Musings on configurations
Configuration is hard, that's why I don't want to do it.
Back in September 2020 I wrote up some general thoughts on how I
want the interface of the component to look
however I very carefully avoided specifying how the settings
object on the consumer
side should look like.
Later I realized that I didn't understand our current js_instrument_settings
at all
and promised to look into it and I've done so now.
The current js_instruments_settings
Our current approach is to take all sorts of things from our user and try to transform
it into a meaningful output.
Here is an example of everything we accept from the comment on clean_js_instrumentation_settings
:
// Collections
"collection_fingerprinting",
// APIs, with or without settings details
"XMLHttpRequest",
{"XMLHttpRequest": {"excludedProperties": ["send"]}},
// APIs with shortcut to includedProperties
{"Prop1": ["hi"], "Prop2": ["hi2"]},
{"XMLHttpRequest": ["send"]},
"Storage",
// Specific instances on window
{"window.document": ["cookie", "referrer"]},
{"window": ["name", "localStorage", "sessionStorage"]}
We accept a list of these things in combination and try to handle the resulting mess ourselves by expanding and
merging the different inputs to wrangle them into a usable structure.

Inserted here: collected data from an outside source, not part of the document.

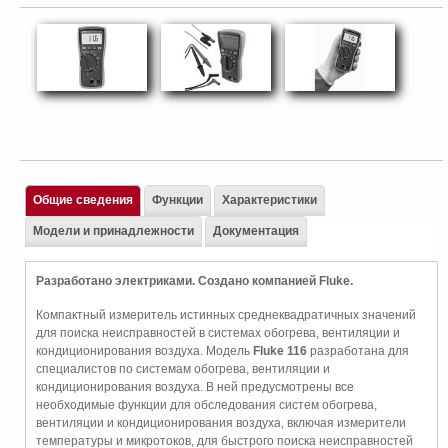
Общие сведения
Функции
Характеристики
Модели и принадлежности
Документация
Разработано электриками. Создано компанией Fluke.
Компактный измеритель истинных среднеквадратичных значений
для поиска неисправностей в системах обогрева, вентиляции и
кондиционирования воздуха. Модель
Fluke 116
разработана для
специалистов по системам обогрева, вентиляции и
кондиционирования воздуха. В ней предусмотрены все
необходимые функции для обследования систем обогрева,
вентиляции и кондиционирования воздуха, включая измерители
температуры и микротоков, для быстрого поиска неисправностей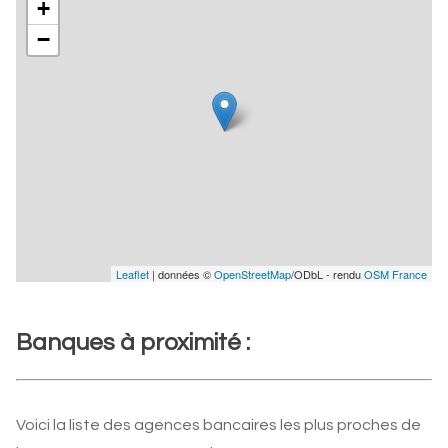
+
−
Leaflet
| données ©
OpenStreetMap
/ODbL - rendu
OSM France
Banques à proximité :
Voici la liste des agences bancaires les plus proches de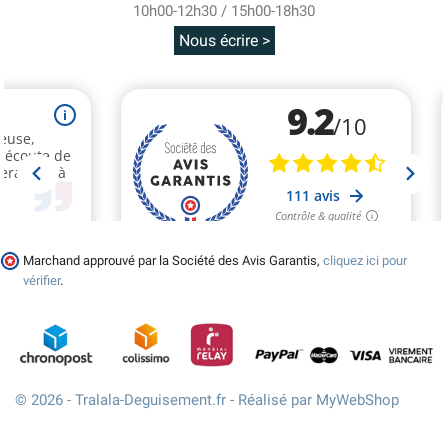
10h00-12h30 / 15h00-18h30
Nous écrire >
Marchand approuvé par la Société des Avis Garantis,
cliquez ici pour
vérifier
.
© 2026 - Tralala-Deguisement.fr - Réalisé par MyWebShop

Once we have achieved that we dump the resulting config as a JSON and then
destroy the JSON by unquoting a string
to save us an eval
in the WebExtension.
Update: The OpenWPM maintainer team has since decided that this was a bad idea and I filed #857
I think both accepting many kinds of input and choosing to break an existing serialization
format are bad decisions as they lead to complicated and subtle code.

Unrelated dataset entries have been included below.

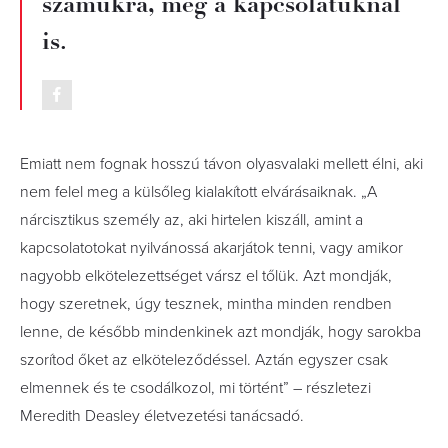
számukra, még a kapcsolatuknál
is.
Emiatt nem fognak hosszú távon olyasvalaki mellett élni, aki
nem felel meg a külsőleg kialakított elvárásaiknak. „A
nárcisztikus személy az, aki hirtelen kiszáll, amint a
kapcsolatotokat nyilvánossá akarjátok tenni, vagy amikor
nagyobb elkötelezettséget vársz el tőlük. Azt mondják,
hogy szeretnek, úgy tesznek, mintha minden rendben
lenne, de később mindenkinek azt mondják, hogy sarokba
szorítod őket az elköteleződéssel. Aztán egyszer csak
elmennek és te csodálkozol, mi történt” – részletezi
Meredith Deasley életvezetési tanácsadó.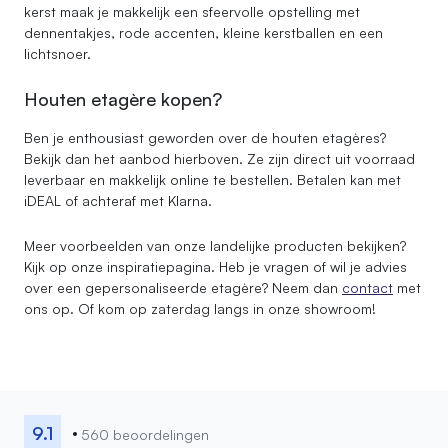
kerst maak je makkelijk een sfeervolle opstelling met
dennentakjes, rode accenten, kleine kerstballen en een
lichtsnoer.
Houten etagère kopen?
Ben je enthousiast geworden over de houten etagères?
Bekijk dan het aanbod hierboven. Ze zijn direct uit voorraad
leverbaar en makkelijk online te bestellen. Betalen kan met
iDEAL of achteraf met Klarna.
Meer voorbeelden van onze landelijke producten bekijken?
Kijk op onze inspiratiepagina. Heb je vragen of wil je advies
over een gepersonaliseerde etagère? Neem dan
contact
met
ons op. Of kom op zaterdag langs in onze showroom!
9.1
560 beoordelingen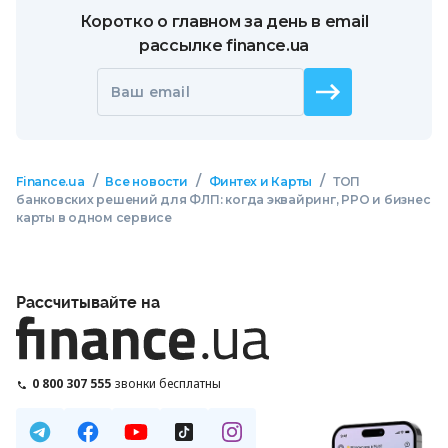
Коротко о главном за день в email
рассылке finance.ua
Ваш email
/
/
/
Finance.ua
Все новости
Финтех и Карты
ТОП
банковских решений для ФЛП: когда эквайринг, РРО и бизнес
карты в одном сервисе
Рассчитывайте на
0 800 307 555
звонки бесплатны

(The setting looks like JSON at first glance but if you try to json.loads
it,
it will fail with a non-obvious error.)
The expanded settings
Once all the settings have been expanded, there are a lot more properties. They are:
object
instrumentedName
logSettings
propertiesToInstrument
nonExistingPropertiesToInstrument
excludedProperties
logCallStack
logFunctionsAsStrings
logFunctionGets
preventSets
recursive
depth
Their meaning can be looked up here.
The new settings object
Note: The new settings object is the settings object for the instrumentation written in Rust. The limitation of capabilities discussed here don't imply that OpenWPM should drop these existing capabilities. It just means that these capabilities should remain implemented in JavaScript.

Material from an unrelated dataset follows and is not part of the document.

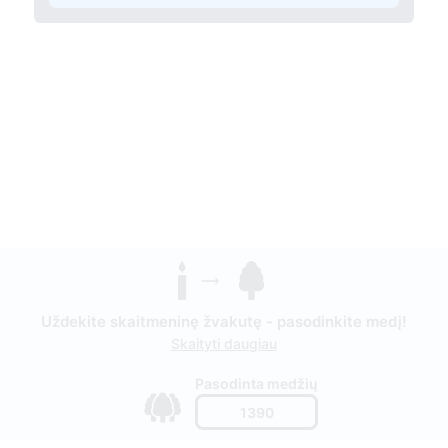
Uždekite skaitmeninę žvakutę - pasodinkite medį!
Skaityti daugiau
Pasodinta medžių
1390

I think the format of the settings object should be valid JSON.
Since we can't implement nonExistingPropertiesToInstrument
, preventSets
and logFunctionGets
as those happen in JS and never call out into the binding layer we shouldn't include them in the new settings.
recursive
and depth
require further exploration and should be revisited once the implementation exists.
A minimal implementation of the settings could be:
name
- The WebIDL fully qualified namepropertiesToInstrument
excludedProperties
logCallStack
logFunctionsAsStrings
Since MDN uses the fully qualified name for all WebAPIs (see e.g. cookies.CookieStore) users can read up on the interface they are interested in and just copy the name from the title.
This severely limited settings object would require that we give the user premade collections, so they can easily implement common usage scenarios. However, we shouldn't expand those for the user as they pass us an unstructured list but instead have some like this in the OpenWPM platform code:
import openwpm.js_instrumentation as jsi
settings = []
settings.append(jsi.get_preset("fingerprinting"))
settings = list(filter(lambda setting: setting["name"] != "Storage", settings))
# these two lines do the same thing
settings += {"name": "Clipboard", "propertiesToInstrument":["read"]}
settings += {"name": "Clipboard.read"}
This way the user has full control over the settings and knows exactly what they are getting.
Suspected Limitations
Unlike the JavaScript instrumentation I'm uncertain if the Rust instrumentation will be able to record property access. It seems unlikely that
const cookie = await browser.cookies.get({name:"myCookieName"})
console.log(cookie.value)
would cause two accesses into the binding layer.
So an instrumentation like
[{"name": "cookies.Cookie",
"propertiesToInstrument":"name",
"logCallStack": true}]
would be semantically valid but would not capture any data.
This needs to be explored during implementation.